### 阅读材料
▬▬▬▬▬▬▬▬▬▬
Python可自动登录爬取图片的网络爬虫

        最近在学习网络爬虫相关的东西,偶然在CSDN中看到了一个非常简单的网络爬虫程序。但是该程序存在一个问题,爬取的图片除了第一页的之外都是小图片,文中没有给出解决办法。于是就想尝试解决这个问题,毕竟实践出真知。

        原文地址:http://blog.csdn.net/qqzhoufei521/article/details/19570971。

        因为程序本身比较简单,而且没什么技术难度,这里只简单记录下卡住我的两个问题,分享的同时也算是给自己备忘。

        1. authenticity_token。

        最开始尝试自动登录的时候只是按照网页呈现的form结构填写了用户名、密码和remember_me构造出http消息的content部分,但是发现这样无法登录。通过抓包对比正常登录和程序自动登录发送的消息体发现我发送的content部分缺少了一个叫做authenticity_token的部分,这个东西在网页界面上是看不到的。通过查看资料发现这个东西是存在于form中的一个隐藏项,详见:http://stackoverflow.com/questions/941594/understand-rails-authenticity-token。找到了问题所在,用正则表达式把他从/account/sign_in中取出,放入content中再次post,从返回的消息体中就可以看出登录问题已经解决了(当然需要实现对于http重定向的支持)。

具体代码:

SignIn = '/account/sign_in'	# const
GetAuthKeyExp = r''	# const
AuthKeyPattern = re.compile(GetAuthKeyExp)	# const

def getAuthKey():
	global headers
	page = myRequest(url = SignIn, headers = headers)
	authKey = AuthKeyPattern.findall(page)
▬▬▬▬▬▬▬▬▬▬
(源数据行)
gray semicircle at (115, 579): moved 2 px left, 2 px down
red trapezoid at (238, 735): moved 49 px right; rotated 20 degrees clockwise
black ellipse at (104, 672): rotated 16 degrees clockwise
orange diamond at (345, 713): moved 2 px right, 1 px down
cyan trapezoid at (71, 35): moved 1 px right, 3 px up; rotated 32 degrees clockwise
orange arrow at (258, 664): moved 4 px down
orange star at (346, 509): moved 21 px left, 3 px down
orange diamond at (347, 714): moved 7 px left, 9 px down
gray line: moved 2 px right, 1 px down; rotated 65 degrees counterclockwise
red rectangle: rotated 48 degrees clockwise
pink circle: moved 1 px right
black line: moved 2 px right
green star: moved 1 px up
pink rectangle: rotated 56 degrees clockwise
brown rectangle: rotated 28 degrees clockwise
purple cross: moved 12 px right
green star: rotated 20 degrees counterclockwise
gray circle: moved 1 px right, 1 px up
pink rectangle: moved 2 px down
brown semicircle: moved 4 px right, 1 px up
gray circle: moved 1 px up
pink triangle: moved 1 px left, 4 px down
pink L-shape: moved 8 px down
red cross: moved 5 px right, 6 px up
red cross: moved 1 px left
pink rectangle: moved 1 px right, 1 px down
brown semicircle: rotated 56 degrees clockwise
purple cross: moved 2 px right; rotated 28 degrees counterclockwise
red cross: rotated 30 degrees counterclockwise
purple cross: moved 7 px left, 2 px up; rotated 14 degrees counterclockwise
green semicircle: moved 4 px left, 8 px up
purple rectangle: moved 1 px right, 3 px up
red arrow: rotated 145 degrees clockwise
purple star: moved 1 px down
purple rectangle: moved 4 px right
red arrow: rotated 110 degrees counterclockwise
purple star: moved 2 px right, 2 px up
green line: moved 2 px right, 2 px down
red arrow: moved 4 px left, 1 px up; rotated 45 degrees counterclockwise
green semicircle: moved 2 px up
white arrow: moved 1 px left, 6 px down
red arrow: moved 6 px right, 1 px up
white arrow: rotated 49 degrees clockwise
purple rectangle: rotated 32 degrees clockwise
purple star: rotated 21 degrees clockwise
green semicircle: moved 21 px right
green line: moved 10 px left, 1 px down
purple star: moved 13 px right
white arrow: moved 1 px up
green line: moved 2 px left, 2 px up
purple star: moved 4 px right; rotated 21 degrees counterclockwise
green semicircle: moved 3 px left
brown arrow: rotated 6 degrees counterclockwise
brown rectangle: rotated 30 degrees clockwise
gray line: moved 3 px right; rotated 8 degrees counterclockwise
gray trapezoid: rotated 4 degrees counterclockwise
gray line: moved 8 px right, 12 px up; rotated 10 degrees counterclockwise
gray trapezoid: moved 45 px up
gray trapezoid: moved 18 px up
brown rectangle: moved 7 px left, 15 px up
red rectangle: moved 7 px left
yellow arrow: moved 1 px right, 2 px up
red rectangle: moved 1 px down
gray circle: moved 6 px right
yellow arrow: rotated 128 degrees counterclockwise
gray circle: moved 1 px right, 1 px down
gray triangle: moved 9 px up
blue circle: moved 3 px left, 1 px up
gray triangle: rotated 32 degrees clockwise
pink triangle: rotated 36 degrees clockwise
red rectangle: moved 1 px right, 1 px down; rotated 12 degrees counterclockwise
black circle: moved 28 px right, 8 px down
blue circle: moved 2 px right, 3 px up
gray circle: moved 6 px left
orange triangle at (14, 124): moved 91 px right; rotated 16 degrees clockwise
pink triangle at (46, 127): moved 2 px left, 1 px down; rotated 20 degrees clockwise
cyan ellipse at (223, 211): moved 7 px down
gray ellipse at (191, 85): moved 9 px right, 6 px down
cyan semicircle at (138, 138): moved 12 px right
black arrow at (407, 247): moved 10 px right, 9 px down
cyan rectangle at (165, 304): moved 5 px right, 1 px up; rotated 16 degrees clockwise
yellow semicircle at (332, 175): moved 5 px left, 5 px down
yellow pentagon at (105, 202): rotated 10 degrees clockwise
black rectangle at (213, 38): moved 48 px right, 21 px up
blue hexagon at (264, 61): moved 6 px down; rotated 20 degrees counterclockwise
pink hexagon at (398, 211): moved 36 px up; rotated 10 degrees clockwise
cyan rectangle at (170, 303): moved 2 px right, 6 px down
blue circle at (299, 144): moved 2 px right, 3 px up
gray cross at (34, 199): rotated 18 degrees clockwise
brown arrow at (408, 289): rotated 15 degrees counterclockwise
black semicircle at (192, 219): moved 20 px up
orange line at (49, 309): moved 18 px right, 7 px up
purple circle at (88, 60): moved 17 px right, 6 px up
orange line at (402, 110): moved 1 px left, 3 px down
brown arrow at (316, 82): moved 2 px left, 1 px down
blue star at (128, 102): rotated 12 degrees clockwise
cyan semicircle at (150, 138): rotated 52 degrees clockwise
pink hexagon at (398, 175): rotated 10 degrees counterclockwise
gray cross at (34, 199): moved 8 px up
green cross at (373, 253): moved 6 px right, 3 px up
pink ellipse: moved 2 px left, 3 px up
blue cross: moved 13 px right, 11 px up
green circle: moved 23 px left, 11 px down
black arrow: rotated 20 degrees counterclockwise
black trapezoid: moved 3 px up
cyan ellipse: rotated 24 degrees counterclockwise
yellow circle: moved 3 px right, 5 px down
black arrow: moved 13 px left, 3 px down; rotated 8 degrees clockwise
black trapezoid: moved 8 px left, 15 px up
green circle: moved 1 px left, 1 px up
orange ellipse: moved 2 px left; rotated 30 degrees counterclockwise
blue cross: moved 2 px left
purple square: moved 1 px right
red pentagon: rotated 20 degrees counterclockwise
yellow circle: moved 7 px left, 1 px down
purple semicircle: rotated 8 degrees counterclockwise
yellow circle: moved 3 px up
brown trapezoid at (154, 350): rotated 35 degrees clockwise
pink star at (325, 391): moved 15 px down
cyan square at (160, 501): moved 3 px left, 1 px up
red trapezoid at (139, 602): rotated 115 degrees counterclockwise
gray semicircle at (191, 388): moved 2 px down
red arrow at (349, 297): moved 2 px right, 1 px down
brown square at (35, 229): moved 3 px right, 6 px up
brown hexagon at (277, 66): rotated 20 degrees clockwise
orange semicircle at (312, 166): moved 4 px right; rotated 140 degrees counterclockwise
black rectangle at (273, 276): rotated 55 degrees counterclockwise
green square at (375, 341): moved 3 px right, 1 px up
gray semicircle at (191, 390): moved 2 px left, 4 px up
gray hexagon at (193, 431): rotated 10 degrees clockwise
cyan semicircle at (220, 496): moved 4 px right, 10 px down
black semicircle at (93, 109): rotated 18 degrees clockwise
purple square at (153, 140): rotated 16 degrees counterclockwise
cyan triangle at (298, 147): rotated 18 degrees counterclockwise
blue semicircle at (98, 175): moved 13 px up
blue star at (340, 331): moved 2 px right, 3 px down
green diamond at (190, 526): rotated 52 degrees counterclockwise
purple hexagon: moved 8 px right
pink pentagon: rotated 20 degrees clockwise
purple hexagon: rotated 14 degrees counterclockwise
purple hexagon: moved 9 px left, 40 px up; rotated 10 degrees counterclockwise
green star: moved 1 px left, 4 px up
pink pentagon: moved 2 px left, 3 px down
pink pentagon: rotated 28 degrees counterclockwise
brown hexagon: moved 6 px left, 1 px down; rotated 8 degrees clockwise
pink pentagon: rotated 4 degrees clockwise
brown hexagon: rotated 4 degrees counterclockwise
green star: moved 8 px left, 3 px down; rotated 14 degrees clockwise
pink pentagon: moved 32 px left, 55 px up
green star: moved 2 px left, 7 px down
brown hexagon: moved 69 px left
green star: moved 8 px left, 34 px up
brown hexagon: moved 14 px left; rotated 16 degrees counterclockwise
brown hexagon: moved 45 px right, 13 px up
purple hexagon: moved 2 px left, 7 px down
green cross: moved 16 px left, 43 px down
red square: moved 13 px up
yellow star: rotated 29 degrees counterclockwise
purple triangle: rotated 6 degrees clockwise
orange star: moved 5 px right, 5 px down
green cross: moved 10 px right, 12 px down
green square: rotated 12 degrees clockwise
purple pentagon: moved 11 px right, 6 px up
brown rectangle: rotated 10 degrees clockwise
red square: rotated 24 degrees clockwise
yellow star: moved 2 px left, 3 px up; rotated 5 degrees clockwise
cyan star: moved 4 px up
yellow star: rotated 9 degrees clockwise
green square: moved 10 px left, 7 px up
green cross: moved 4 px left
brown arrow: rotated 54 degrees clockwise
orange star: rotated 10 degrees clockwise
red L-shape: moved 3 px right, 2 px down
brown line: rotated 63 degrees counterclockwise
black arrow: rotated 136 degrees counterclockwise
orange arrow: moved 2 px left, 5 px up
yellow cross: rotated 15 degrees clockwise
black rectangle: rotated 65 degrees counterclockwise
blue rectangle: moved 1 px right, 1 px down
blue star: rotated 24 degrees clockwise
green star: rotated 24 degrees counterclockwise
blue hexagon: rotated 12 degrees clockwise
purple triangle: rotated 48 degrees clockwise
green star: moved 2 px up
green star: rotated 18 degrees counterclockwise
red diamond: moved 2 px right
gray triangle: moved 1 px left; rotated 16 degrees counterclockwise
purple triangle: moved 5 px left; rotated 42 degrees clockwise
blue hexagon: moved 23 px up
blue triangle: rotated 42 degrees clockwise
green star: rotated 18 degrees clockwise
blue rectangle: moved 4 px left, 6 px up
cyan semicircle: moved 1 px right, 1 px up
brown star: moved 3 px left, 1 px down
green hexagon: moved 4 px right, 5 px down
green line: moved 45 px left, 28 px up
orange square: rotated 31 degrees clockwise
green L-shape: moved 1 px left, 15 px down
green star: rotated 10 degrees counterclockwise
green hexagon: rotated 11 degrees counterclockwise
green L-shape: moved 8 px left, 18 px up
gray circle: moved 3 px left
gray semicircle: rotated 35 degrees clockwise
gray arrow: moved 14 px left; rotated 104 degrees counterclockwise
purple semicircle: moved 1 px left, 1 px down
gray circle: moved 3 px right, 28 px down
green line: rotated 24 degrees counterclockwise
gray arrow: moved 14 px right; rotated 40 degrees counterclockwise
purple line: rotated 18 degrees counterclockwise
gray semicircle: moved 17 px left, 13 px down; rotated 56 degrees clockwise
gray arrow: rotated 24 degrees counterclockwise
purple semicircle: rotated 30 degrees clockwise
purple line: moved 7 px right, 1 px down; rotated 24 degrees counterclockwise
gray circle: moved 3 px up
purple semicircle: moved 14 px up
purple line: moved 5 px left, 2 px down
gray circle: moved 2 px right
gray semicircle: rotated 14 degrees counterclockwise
▬▬▬▬▬▬▬▬▬▬
### 你的任务
**1)** 将这篇关于Python爬虫的文章中的这句话译成英文:“因为程序本身比较简单,而且没什么技术难度,这里只简单记录下卡住我的两个问题,分享的同时也算是给自己备忘。”
**2)** 照原样抄录源数据行中的内容:从第一行开始,到含有“purple cross: moved 2”的那一行为止,两端都包括在内。

### 各题答案
**1)** Since the program itself is fairly simple and involves little technical difficulty, I will only briefly record here the two problems that got me stuck, sharing them while also keeping them as a note to myself.

**2)**
gray semicircle at (115, 579): moved 2 px left, 2 px down
red trapezoid at (238, 735): moved 49 px right; rotated 20 degrees clockwise
black ellipse at (104, 672): rotated 16 degrees clockwise
orange diamond at (345, 713): moved 2 px right, 1 px down
cyan trapezoid at (71, 35): moved 1 px right, 3 px up; rotated 32 degrees clockwise
orange arrow at (258, 664): moved 4 px down
orange star at (346, 509): moved 21 px left, 3 px down
orange diamond at (347, 714): moved 7 px left, 9 px down
gray line: moved 2 px right, 1 px down; rotated 65 degrees counterclockwise
red rectangle: rotated 48 degrees clockwise
pink circle: moved 1 px right
black line: moved 2 px right
green star: moved 1 px up
pink rectangle: rotated 56 degrees clockwise
brown rectangle: rotated 28 degrees clockwise
purple cross: moved 12 px right
green star: rotated 20 degrees counterclockwise
gray circle: moved 1 px right, 1 px up
pink rectangle: moved 2 px down
brown semicircle: moved 4 px right, 1 px up
gray circle: moved 1 px up
pink triangle: moved 1 px left, 4 px down
pink L-shape: moved 8 px down
red cross: moved 5 px right, 6 px up
red cross: moved 1 px left
pink rectangle: moved 1 px right, 1 px down
brown semicircle: rotated 56 degrees clockwise
purple cross: moved 2 px right; rotated 28 degrees counterclockwise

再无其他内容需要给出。